* What the exercise asks
Retype the entries below word for word, leaving none out.

-------- The records --------

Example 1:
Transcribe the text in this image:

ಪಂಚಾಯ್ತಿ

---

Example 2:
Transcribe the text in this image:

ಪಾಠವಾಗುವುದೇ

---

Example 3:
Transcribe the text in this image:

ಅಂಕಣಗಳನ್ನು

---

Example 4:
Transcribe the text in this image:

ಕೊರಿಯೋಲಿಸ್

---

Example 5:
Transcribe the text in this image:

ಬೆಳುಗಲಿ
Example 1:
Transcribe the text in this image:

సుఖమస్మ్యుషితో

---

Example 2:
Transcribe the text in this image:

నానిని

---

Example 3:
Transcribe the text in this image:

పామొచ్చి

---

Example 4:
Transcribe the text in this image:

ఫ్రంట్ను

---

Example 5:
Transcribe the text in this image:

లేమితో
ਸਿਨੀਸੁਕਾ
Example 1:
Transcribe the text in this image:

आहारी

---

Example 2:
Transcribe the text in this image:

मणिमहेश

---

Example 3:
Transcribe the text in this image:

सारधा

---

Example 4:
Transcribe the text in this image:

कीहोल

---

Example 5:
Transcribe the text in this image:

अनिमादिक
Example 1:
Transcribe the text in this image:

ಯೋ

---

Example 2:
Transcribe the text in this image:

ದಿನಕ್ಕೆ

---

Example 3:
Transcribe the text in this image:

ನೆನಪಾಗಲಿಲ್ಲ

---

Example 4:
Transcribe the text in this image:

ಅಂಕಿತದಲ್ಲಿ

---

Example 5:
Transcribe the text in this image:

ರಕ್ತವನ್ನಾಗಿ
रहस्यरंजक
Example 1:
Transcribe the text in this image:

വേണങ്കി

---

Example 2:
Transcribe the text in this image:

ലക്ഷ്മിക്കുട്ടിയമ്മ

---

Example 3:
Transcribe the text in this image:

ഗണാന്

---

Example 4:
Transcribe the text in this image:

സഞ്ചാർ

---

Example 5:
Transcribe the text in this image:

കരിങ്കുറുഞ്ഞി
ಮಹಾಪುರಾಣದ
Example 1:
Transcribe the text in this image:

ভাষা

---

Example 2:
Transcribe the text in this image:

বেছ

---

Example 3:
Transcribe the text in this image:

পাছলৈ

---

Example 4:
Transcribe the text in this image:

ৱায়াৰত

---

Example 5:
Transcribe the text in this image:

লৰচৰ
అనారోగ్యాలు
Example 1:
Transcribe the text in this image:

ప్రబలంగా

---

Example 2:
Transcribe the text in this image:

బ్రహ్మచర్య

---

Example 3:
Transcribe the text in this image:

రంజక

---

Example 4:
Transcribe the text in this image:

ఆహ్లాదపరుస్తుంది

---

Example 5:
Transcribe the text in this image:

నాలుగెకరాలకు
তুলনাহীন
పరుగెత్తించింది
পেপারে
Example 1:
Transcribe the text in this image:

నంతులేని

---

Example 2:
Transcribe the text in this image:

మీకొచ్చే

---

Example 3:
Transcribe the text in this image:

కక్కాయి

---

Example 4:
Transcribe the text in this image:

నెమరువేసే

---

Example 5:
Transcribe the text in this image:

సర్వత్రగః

--------

* Written solution
Example 1:
Transcribe the text in this image:

ಪಂಚಾಯ್ತಿ

---

Example 2:
Transcribe the text in this image:

ಪಾಠವಾಗುವುದೇ

---

Example 3:
Transcribe the text in this image:

ಅಂಕಣಗಳನ್ನು

---

Example 4:
Transcribe the text in this image:

ಕೊರಿಯೋಲಿಸ್

---

Example 5:
Transcribe the text in this image:

ಬೆಳುಗಲಿ
Example 1:
Transcribe the text in this image:

సుఖమస్మ్యుషితో

---

Example 2:
Transcribe the text in this image:

నానిని

---

Example 3:
Transcribe the text in this image:

పామొచ్చి

---

Example 4:
Transcribe the text in this image:

ఫ్రంట్ను

---

Example 5:
Transcribe the text in this image:

లేమితో
ਸਿਨੀਸੁਕਾ
Example 1:
Transcribe the text in this image:

आहारी

---

Example 2:
Transcribe the text in this image:

मणिमहेश

---

Example 3:
Transcribe the text in this image:

सारधा

---

Example 4:
Transcribe the text in this image:

कीहोल

---

Example 5:
Transcribe the text in this image:

अनिमादिक
Example 1:
Transcribe the text in this image:

ಯೋ

---

Example 2:
Transcribe the text in this image:

ದಿನಕ್ಕೆ

---

Example 3:
Transcribe the text in this image:

ನೆನಪಾಗಲಿಲ್ಲ

---

Example 4:
Transcribe the text in this image:

ಅಂಕಿತದಲ್ಲಿ

---

Example 5:
Transcribe the text in this image:

ರಕ್ತವನ್ನಾಗಿ
रहस्यरंजक
Example 1:
Transcribe the text in this image:

വേണങ്കി

---

Example 2:
Transcribe the text in this image:

ലക്ഷ്മിക്കുട്ടിയമ്മ

---

Example 3:
Transcribe the text in this image:

ഗണാന്

---

Example 4:
Transcribe the text in this image:

സഞ്ചാർ

---

Example 5:
Transcribe the text in this image:

കരിങ്കുറുഞ്ഞി
ಮಹಾಪುರಾಣದ
Example 1:
Transcribe the text in this image:

ভাষা

---

Example 2:
Transcribe the text in this image:

বেছ

---

Example 3:
Transcribe the text in this image:

পাছলৈ

---

Example 4:
Transcribe the text in this image:

ৱায়াৰত

---

Example 5:
Transcribe the text in this image:

লৰচৰ
అనారోగ్యాలు
Example 1:
Transcribe the text in this image:

ప్రబలంగా

---

Example 2:
Transcribe the text in this image:

బ్రహ్మచర్య

---

Example 3:
Transcribe the text in this image:

రంజక

---

Example 4:
Transcribe the text in this image:

ఆహ్లాదపరుస్తుంది

---

Example 5:
Transcribe the text in this image:

నాలుగెకరాలకు
তুলনাহীন
పరుగెత్తించింది
পেপারে
Example 1:
Transcribe the text in this image:

నంతులేని

---

Example 2:
Transcribe the text in this image:

మీకొచ్చే

---

Example 3:
Transcribe the text in this image:

కక్కాయి

---

Example 4:
Transcribe the text in this image:

నెమరువేసే

---

Example 5:
Transcribe the text in this image:

సర్వత్రగః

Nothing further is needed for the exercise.